By Amanda M. Norton, Adams Papers
On July 6, 1747, John Paul Jones was born in Scotland. He is widely credited as the father of the American Navy for his successful campaigns as a captain during Revolutionary War. It would be fair, however, to say that John Adams might deserve a share in that title as well. From his role in drafting the original rules for the Continental Navy in 1775 to his organization of the newly created Department of the Navy as president in 1798, Adams had been a strong advocate of “Floating Batteries and Wooden Walls” as the primary system of war and defense for the young nation.
Jones and Adams got to know each other in the late 1770s while Adams was in Europe, and no one who is familiar with the Adamses will be surprised to learn that both John, and later Abigail, formed strong opinions about Jones.
John Adams noted his impression in his diary entry for May, 13 1779: “This is the most ambitious and intriguing Officer in the American Navy. Jones has Art, and Secrecy, and aspires very high. . . . Excentricities, and Irregularities are to be expected from him— they are in his Character, they are visible in his Eyes. His Voice is soft and still and small, his Eye has keenness, and Wildness and Softness in it.”
Abigail met Jones when she joined John in Europe after the war had ended, but he was nothing like she had imagined the naval hero to be: “Chevalier Jones you have heard much of. He is a most uncommon Character. I dare Say you would be as much dissapointed in him as I was. From the intrepid Character he justly Supported in the American Navy, I expected to have seen a Rough Stout warlike Roman. Instead of that, I should sooner think of wraping him up in cotton wool and putting him into my pocket, than sending him to contend with Cannon Ball,” she wrote. “He is small of stature, well proportioned, soft in his Speach easy in his address polite in his manners, vastly civil, understands all the Etiquette of a Ladys Toilite as perfectly as he does the Masts Sails and rigging of a Ship. Under all this appearence of softness he is Bold enterprizing ambitious and active.”

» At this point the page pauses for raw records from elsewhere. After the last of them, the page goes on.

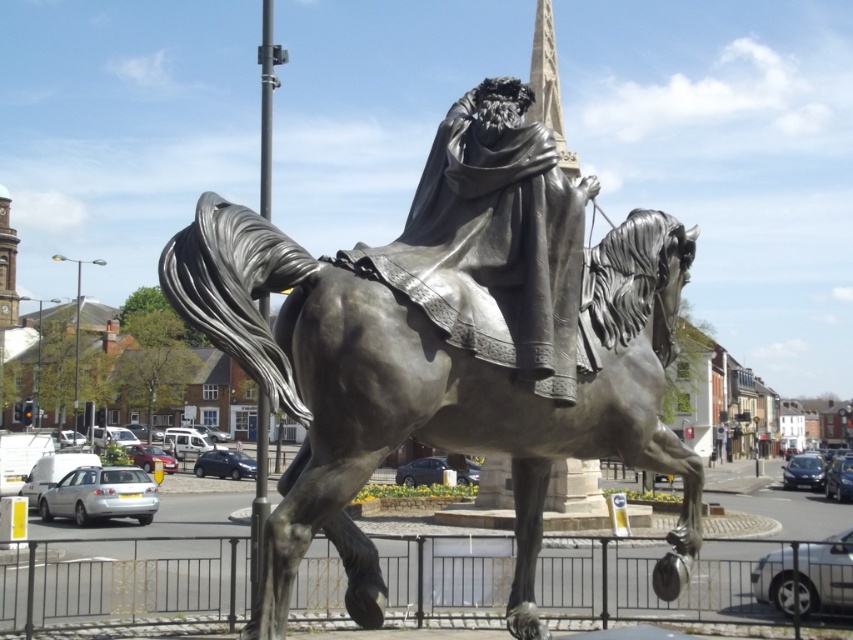
Question: Which point is closer to the camera?

Choices:
 (A) bronze statue at center
 (B) bronze draped figure at center

Answer: (A)

Question: Does bronze statue at center appear on the left side of bronze draped figure at center?

Choices:
 (A) yes
 (B) no

Answer: (B)

Question: Can you confirm if bronze statue at center is smaller than bronze draped figure at center?

Choices:
 (A) yes
 (B) no

Answer: (B)

Question: Which point is closer to the camera?

Choices:
 (A) 560,321
 (B) 537,512

Answer: (A)

Question: Is bronze statue at center positioned behind bronze draped figure at center?

Choices:
 (A) no
 (B) yes

Answer: (A)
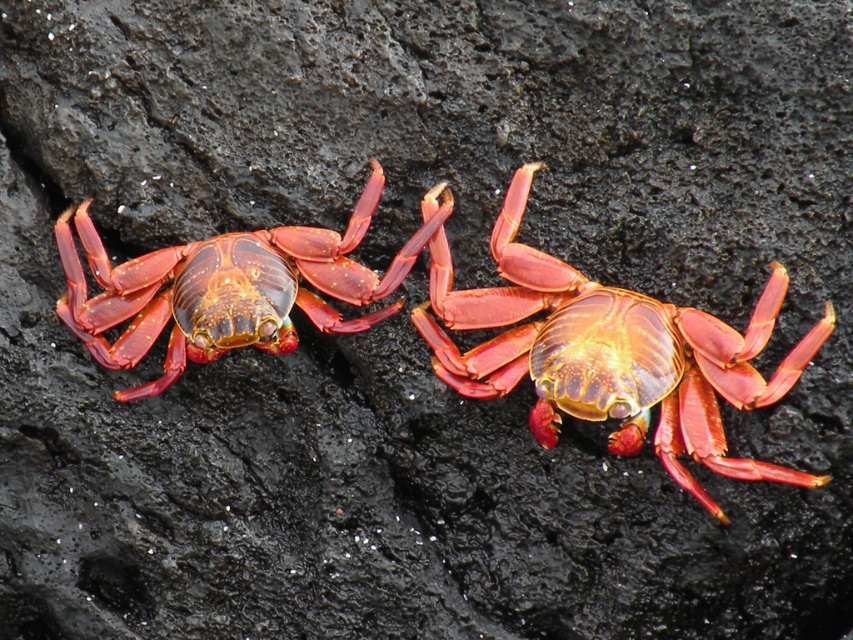
You are a photographer standing 1.5 meters away from the shiny red crab at center. Can you capture the crab in your camera frame without moving closer?

The shiny red crab at center and viewer are 1.42 meters apart, so yes, the photographer can capture the crab in the camera frame without moving closer since they are already within the required distance.

You are a biologist observing two shiny red crabs on a volcanic rock. You need to determine which one is taller. The crabs are the shiny red crab at center and the shiny red crab at left. Based on their positions, can you identify which one is taller?

The shiny red crab at center is taller than the shiny red crab at left according to the description.

Looking at this image, you are a wildlife photographer aiming to capture both the shiny red crab at center and the shiny red crab at left in a single closeup shot. Given that your camera can focus on objects within a 12 inch range, will both crabs fit within the camera focus range?

The shiny red crab at center is 10.00 inches from the shiny red crab at left. Since the camera can focus on objects within a 12 inch range, both crabs will fit within the camera focus range as the distance between them is less than 12 inches.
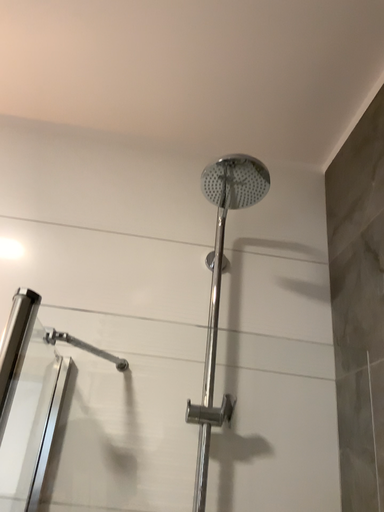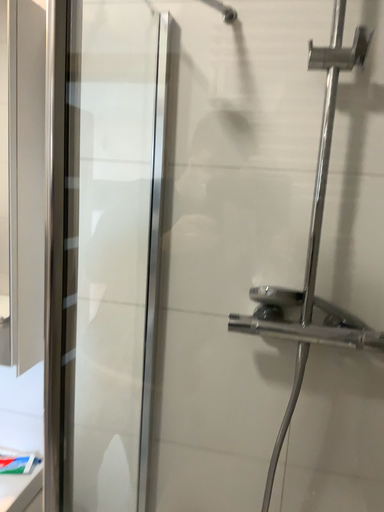
Question: How did the camera likely rotate when shooting the video?

Choices:
 (A) rotated upward
 (B) rotated downward

Answer: (B)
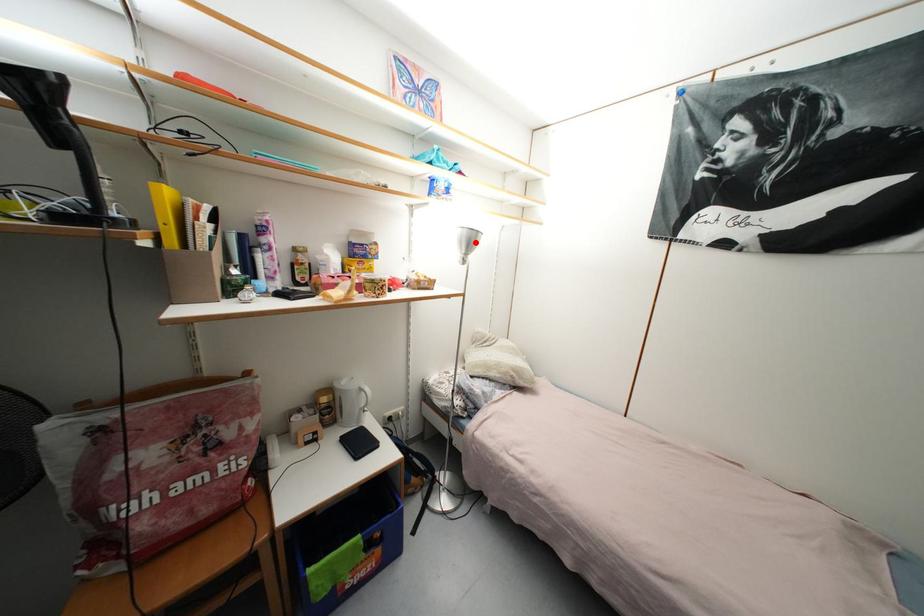
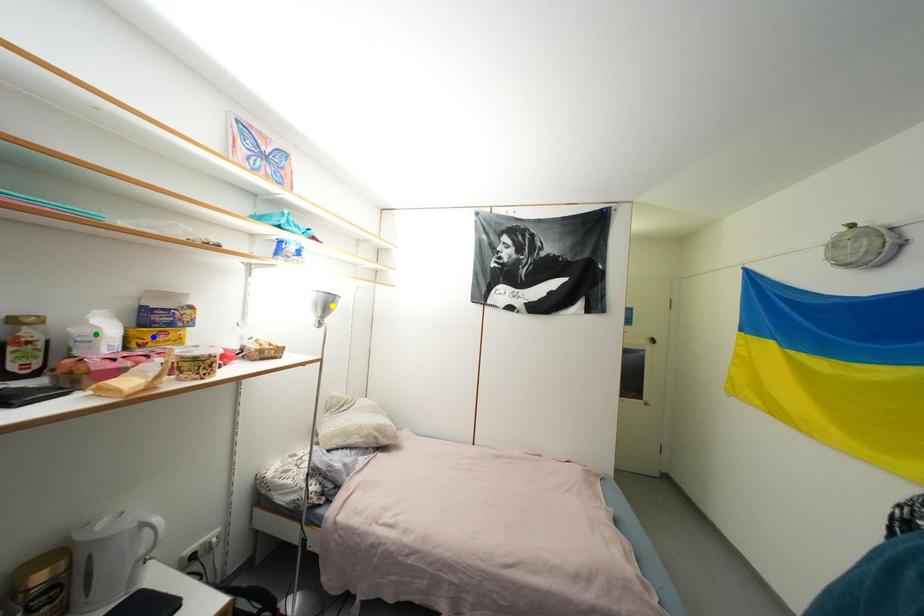
Question: I am providing you with two images of the same scene from different viewpoints. A red point is marked on the first image. You are given multiple points on the second image. Which point in image 2 represents the same 3d spot as the red point in image 1?

Choices:
 (A) yellow point
 (B) green point
 (C) blue point

Answer: (A)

While they did not become close friends, John Paul Jones did offer JA his bust, and to the end of his life, JA remembered Jones as intelligent, a good letter writer, and “gentlemanly in his dress & manner.” As both men regarded the American Navy as central to the success of the nation, Adams never failed to respect Jones’ naval ability or the “glorious success” of Jones’ famous capture of the British frigate Serapis, for which the Continental Congress awarded Jones a medal, the first to commemorate a naval victory. A restrike of that medal is housed within the collections of the Massachusetts Historical Society.